The board approved a resolution to establish a 30-day public comment period on the revised districtwide safety plan. As read at the meeting, the motion described a public-comment window beginning October 27, 2025 and ending in November 2025; board members approved the resolution by voice vote.
Clarifying details provided at the hearing: the presenter said the district's inventory of AEDs is approximately 11 ("I think the last time I thought this was about 11") and noted that AEDs and cabinets are tested annually. The presenter asked the community to submit comments during the public-comment period; the district will return to a future board meeting to adopt the plan after the comment period closes.

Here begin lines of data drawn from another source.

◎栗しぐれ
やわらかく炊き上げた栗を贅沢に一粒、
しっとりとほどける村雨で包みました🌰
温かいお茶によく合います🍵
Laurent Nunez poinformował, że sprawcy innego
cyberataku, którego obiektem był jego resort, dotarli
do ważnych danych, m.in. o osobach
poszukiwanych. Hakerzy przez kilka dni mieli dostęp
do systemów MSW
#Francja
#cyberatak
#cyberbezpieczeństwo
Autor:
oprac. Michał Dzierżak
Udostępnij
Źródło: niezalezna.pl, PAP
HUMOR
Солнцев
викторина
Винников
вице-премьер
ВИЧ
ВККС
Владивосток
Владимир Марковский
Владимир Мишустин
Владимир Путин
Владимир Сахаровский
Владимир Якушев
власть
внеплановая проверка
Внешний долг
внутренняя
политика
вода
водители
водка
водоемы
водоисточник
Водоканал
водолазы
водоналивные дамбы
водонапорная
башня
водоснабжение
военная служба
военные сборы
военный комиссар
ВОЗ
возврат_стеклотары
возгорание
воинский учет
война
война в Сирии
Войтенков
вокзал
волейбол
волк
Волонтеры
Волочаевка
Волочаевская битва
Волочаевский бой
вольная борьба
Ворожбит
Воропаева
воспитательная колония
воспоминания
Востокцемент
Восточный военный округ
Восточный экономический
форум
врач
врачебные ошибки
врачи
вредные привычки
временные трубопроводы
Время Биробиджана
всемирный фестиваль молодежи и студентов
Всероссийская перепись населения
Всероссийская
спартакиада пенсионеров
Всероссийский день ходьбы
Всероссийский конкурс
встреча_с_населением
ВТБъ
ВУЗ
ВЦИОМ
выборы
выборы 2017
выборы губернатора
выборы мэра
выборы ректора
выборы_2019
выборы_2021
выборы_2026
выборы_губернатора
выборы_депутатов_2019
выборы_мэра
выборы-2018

Why it matters: the change moves some lifesaving operational details from building-level plans (not publicly posted) into a districtwide document that the public can review and comment on, increasing transparency about where AEDs are kept, who is responsible in an emergency and how training will be provided.
Board action: the board approved the resolution to open a 30-day public comment period and later approved routine items; no final adoption of the revised plan occurred at the meeting. Community members were invited to submit written comments during the posted period and the board said it will consider public input before final adoption.